The programming shift may be due to Fox News needing to attract more mainstream advertisers, Huber Research analyst Doug Arthur noted in a research note. Advertising on Fox’s cable networks had been “poor/disappointing” despite its dominance in the ratings, he added.

“[A] moving away from bigoted conspiracy content, less ‘My Pillow’ stuff, might start attracting big advertisers,” he wrote, referring to the company owned by Mike Lindell, the businessman who promoted election conspiracies in the wake of President Donald Trump’s defeat in the 2020 election.

Range of responses

Carlson became a focal point in the Dominion case afterr documents revealed disparaging text messages from him about former President Donald Trump, including one that read, “I hate him passionately.”

The host’s comments about Fox management, which also emerged in the Dominion affair, played a role in his departure from the network, the Washington Post reportedquoting someone familiar with Fox’s thinking.

During his last show on Friday, Carlson gave no indication that this would be his final appearance. Reactions to his departure ranged from glee, “The View” audiences reportedly burst into applauseto disappointment, with Eric Trump tweeting, “What’s happening to Fox?”

Some social media users denounced Carlson’s exit, with others also urging viewers to contact their cable providers to complain. “Fox News fired Tucker Carlson because they’re going to wake up!!!” a commenter wrote.

Dominion CEO on Fox News: ‘They knew the truth’


The departure means Fox News is losing a large audience, years after the network severed ties with Bill O’Reilly, one of its superstars.

Can Fox produce a new star?

O’Reilly left the network in 2017 after sexual harassment complaints were filed against him, with Carlson taking his place at 8 p.m. But Carlson’s ratings are far below O’Reilly, which averaged 728,000 viewers aged 25-54 in the first quarter of 2017. according at the Hollywood Reporter. By comparison, Carlson’s audience in this demographic during the first three months this year averaged 443,000.

“While commentators may talk about the sky falling at the loss of a major star, Fox has been quite successful in producing new stars over time,” Bonner noted. “We have to think about the person and the platform.”
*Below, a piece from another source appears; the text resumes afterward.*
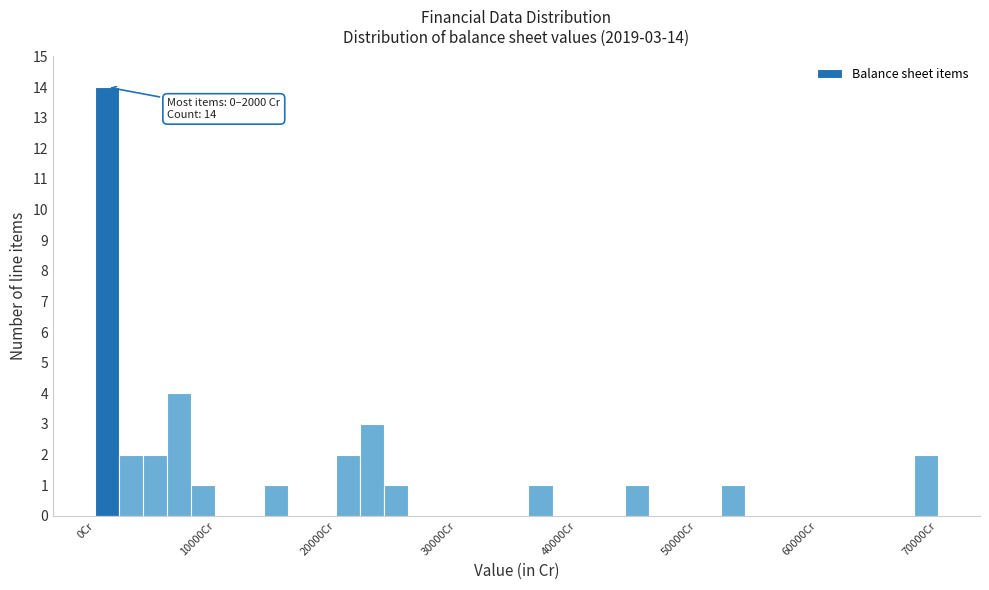

Around what value on the x-axis is the tallest bar? Give the approximate position of its centre, as read against the axis.

1000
At the same time, Carlson faces allegations of a former employee on the network’s “toxic” work environment. Abby Grossberg, who worked as a booking manager on Carlson’s show, claimed in court papers last month that she endured an environment that “subjugates women based on despicable gender stereotypes, categorizes minorities nuns and demeans their traditions, and shows little or no respect for those with mental illness.”
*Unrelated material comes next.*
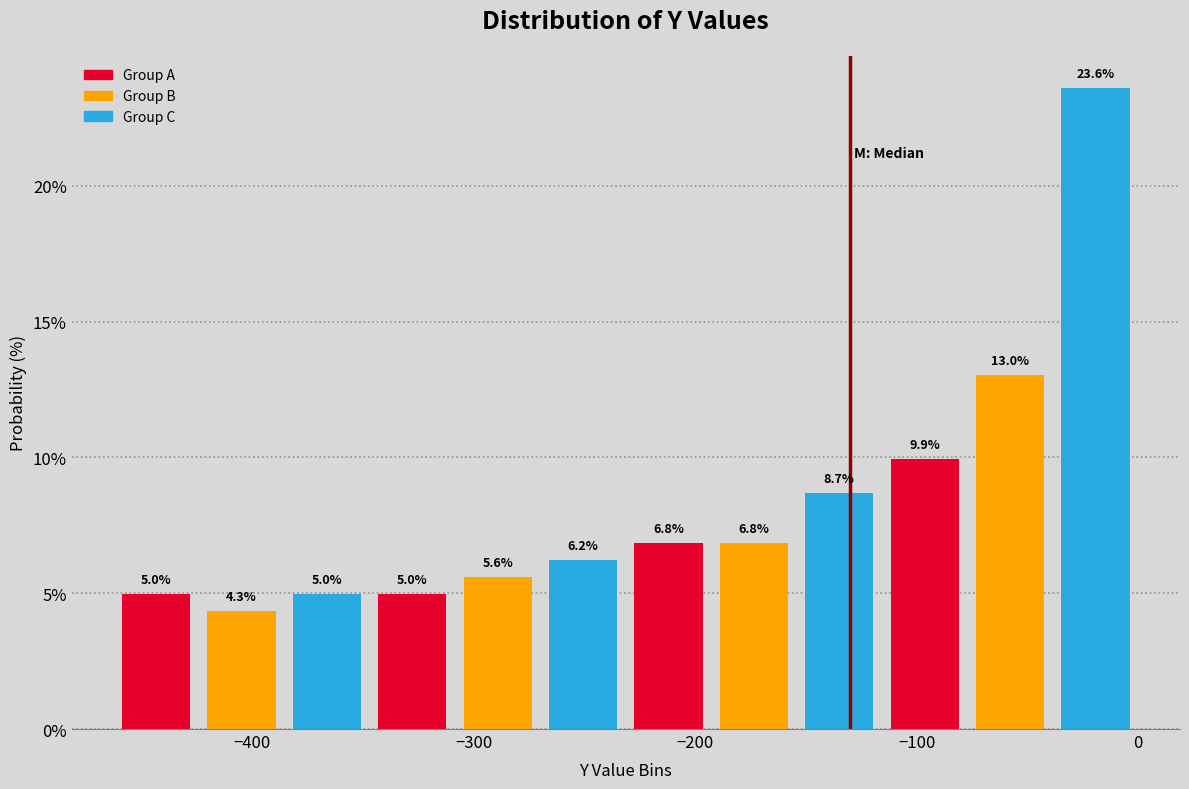

Around what value on the x-axis is the tallest bar? Give the approximate position of its centre, as read against the axis.

-20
Grossberg also alleged that Fox’s legal team “coerced” her into providing misleading testimony in the Dominion defamation case.

In a statement on Monday, Grossberg called Carlson’s departure “a step toward accountability for the election lies and baseless conspiracy theories spread by Fox News, which I witnessed firsthand on the network, as well as for the abuse and harassment I suffered as head of booking and senior producer for Tucker Carlson Tonight.”